The unsafe is now legitimately gone due to the usage of standard 'static threads. I could assure myself that the mechanism still works even with Arc's involved, despite being a little more difficult to use on the call site. Callers will need to prepare a little more to start the procedure, which is probably acceptable given how long it runs and how 'important' it is.

let's not make step-wise computation or extreme async friendliness a requirement for the MVP if something like blocking would work, too.

This capability probably doesn't have to be removed just yet as machinery itself is exactly the same as already used in in_parallel(), except that now there is more control on the call site. This comes at the cost of having to deal with Arc for the object database, and of course that the API now has yet another way to call it. Those who don't need fine-grained control will not get the best experience that way.

However, it's possible to eventually provide a non-static variant of pack generation too which works similar to pack verification (it uses the non-static version of the machinery) by factoring out the parts that are similar.

Another argument for trying hard to make pack generation play well in an async context certainly is that it commonly happens as part of network interactions like uploading a pack. Right now much of it is a little hypothetical as actual code to prove it works nicely doesn't actually exist, but I am confident it will work as envisioned.

Finally, since both machines, static and non-static are the same at core it should always be possible to return to the non-static one at very low cost should everything else fail.

[Byron]

On another note: I am also thinking backpressure and and back-communication. Backpressure is already present as threads will block once the results channel is full. Back-communication should also be possible if the handed-in closures get access to another synchronized channel of sorts to tell them when to deliver the pack entries they have been working on. Such an algorithm would continuously work (probably until it can't meaningfully improve the deltas) until it is told to deliver what's there right now before continuing. Such a message could then be delivered in the moment somebody actually calls .next() on the iterator, which in turn will be based on how fast data can be written to the output (sync or async).

Even though the MVP will not do back-communication I don't see why it shouldn't be possible to implement it. What's neat is that no matter how the machinery operates, in the moment the iterator is dropped it will (potentially with some delay), stop working automatically.

[Byron]

The first break-through: pack files (base object only) can now be written from object ids.

[Byron]

About opportunities for performance improvements

@pascalkuthe I have created quick profile from running cargo build --release --no-default-features --features max,cache-efficiency-debug --bin gix && /usr/bin/time -lp ./target/release/gix -v free pack create -r ../../../git.kernel.org/pub/scm/linux/kernel/git/torvalds/linux --statistics --thin -e tree-traversal --pack-cache-size-mb 200 --object-cache-size-mb 100 HEAD (single-threaded), and here is the result:

My takeaways are as follows:

• indeed, in single-threaded mode the hashset performance doesn't seem to be the issue
• a little less than half the time of the counting phase is spent with getting objects from the object database
• a lot of time is spent parsing trees, and memchr seems particularly hot.
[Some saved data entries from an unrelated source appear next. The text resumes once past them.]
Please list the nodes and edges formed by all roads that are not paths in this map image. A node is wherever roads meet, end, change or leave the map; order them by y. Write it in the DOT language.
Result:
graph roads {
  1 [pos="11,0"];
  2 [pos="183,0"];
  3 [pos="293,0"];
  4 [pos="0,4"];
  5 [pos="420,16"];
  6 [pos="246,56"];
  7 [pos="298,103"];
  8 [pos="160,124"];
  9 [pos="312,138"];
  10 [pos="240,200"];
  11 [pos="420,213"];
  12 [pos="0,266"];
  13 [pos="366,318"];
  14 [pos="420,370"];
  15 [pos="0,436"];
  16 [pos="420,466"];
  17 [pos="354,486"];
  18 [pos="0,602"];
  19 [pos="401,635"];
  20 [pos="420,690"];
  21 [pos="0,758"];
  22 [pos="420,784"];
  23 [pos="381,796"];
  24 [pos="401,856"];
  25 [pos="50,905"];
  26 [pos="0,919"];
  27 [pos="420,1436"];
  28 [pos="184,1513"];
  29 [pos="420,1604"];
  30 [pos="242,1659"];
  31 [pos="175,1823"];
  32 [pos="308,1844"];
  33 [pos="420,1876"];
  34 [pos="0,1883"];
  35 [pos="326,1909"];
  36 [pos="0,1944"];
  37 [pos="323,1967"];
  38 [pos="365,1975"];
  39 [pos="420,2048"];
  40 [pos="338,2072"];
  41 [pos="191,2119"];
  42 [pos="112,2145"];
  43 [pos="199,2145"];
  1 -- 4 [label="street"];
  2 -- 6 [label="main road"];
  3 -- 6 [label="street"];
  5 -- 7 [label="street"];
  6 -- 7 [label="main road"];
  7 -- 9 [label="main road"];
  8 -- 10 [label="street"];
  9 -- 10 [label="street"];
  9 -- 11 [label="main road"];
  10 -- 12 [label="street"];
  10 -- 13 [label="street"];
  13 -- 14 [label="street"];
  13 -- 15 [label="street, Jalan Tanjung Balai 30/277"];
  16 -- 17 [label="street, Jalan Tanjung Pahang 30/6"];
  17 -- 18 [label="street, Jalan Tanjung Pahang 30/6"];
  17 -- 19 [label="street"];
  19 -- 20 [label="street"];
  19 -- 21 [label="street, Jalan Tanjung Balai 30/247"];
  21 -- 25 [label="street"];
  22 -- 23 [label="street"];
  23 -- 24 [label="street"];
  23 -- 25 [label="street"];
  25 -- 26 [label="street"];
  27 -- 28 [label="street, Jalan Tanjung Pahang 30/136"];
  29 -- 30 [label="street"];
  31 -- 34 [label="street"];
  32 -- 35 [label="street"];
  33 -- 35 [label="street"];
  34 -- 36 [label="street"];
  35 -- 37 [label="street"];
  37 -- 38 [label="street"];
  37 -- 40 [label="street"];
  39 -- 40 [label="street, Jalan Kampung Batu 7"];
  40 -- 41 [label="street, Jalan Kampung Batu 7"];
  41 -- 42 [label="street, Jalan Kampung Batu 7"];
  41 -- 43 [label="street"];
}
It's all about finding a null-byte here and I wonder if this can be any faster though.
• when digging deeper, it shows that many of these ~5s buckets end up spending most of their time in the object database
• and we have 3 seconds in hashbown::set::HashSet::insert()

This is just a quick summary, and right now I am missing a dataset to compare git with gixof various repos of different sizes to understand the size of the performance gap in single-threaded mode. From there it might be possible to figure out what to focus on.

While at it, profiling git might also be useful, which (I think) I did in the past as well. Unfortunately my memory (as well as the notes about this here) are spotty.